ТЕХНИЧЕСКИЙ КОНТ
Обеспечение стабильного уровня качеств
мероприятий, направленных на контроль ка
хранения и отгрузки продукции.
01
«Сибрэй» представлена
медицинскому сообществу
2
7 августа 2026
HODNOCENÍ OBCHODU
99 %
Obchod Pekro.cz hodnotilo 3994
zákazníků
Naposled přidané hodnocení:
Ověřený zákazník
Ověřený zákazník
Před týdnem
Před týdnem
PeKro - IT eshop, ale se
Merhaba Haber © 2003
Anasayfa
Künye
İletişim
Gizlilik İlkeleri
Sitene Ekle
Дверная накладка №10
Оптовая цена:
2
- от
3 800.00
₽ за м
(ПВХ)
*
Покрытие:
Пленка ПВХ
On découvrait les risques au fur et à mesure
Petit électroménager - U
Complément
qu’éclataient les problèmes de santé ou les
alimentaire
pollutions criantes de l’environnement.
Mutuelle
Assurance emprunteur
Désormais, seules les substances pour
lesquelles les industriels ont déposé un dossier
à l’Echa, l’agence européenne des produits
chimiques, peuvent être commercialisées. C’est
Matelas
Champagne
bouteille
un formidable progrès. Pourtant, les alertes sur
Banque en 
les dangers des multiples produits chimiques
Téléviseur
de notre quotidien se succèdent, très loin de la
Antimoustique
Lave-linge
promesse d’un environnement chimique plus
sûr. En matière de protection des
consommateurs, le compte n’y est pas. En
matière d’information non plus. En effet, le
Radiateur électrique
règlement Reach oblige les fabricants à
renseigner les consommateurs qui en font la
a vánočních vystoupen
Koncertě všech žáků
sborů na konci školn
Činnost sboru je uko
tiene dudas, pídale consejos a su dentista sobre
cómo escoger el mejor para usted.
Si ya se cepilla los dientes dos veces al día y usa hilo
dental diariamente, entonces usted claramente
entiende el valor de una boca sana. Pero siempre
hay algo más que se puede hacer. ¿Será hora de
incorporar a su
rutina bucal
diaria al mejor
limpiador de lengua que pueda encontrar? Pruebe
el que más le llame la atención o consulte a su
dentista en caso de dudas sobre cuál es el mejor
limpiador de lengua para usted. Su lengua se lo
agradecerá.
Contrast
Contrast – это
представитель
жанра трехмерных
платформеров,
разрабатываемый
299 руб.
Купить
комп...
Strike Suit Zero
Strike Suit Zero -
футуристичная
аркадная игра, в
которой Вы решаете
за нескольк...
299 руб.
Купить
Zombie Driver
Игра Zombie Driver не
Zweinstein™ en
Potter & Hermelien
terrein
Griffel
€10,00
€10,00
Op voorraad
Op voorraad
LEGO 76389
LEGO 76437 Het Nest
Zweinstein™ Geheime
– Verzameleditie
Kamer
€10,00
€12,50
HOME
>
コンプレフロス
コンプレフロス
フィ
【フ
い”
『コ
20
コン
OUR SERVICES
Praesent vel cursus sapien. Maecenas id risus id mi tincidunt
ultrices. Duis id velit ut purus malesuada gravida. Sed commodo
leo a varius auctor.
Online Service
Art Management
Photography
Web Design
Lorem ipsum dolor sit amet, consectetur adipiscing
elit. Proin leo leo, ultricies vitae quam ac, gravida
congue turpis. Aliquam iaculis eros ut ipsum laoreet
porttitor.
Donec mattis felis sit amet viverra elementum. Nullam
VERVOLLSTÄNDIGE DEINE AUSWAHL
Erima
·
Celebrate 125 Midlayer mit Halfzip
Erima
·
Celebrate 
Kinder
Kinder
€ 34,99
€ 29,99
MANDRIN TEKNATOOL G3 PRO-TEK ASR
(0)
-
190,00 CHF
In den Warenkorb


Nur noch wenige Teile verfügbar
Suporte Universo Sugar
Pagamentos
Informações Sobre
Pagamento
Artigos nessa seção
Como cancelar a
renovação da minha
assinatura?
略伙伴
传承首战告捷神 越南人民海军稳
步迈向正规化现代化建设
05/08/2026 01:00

§ **JOB**:
Scan the records above for the string "consommateurs", then report every line that contains it.

§ **ANSWER AREA**:
consommateurs, le compte n’y est pas. En
renseigner les consommateurs qui en font la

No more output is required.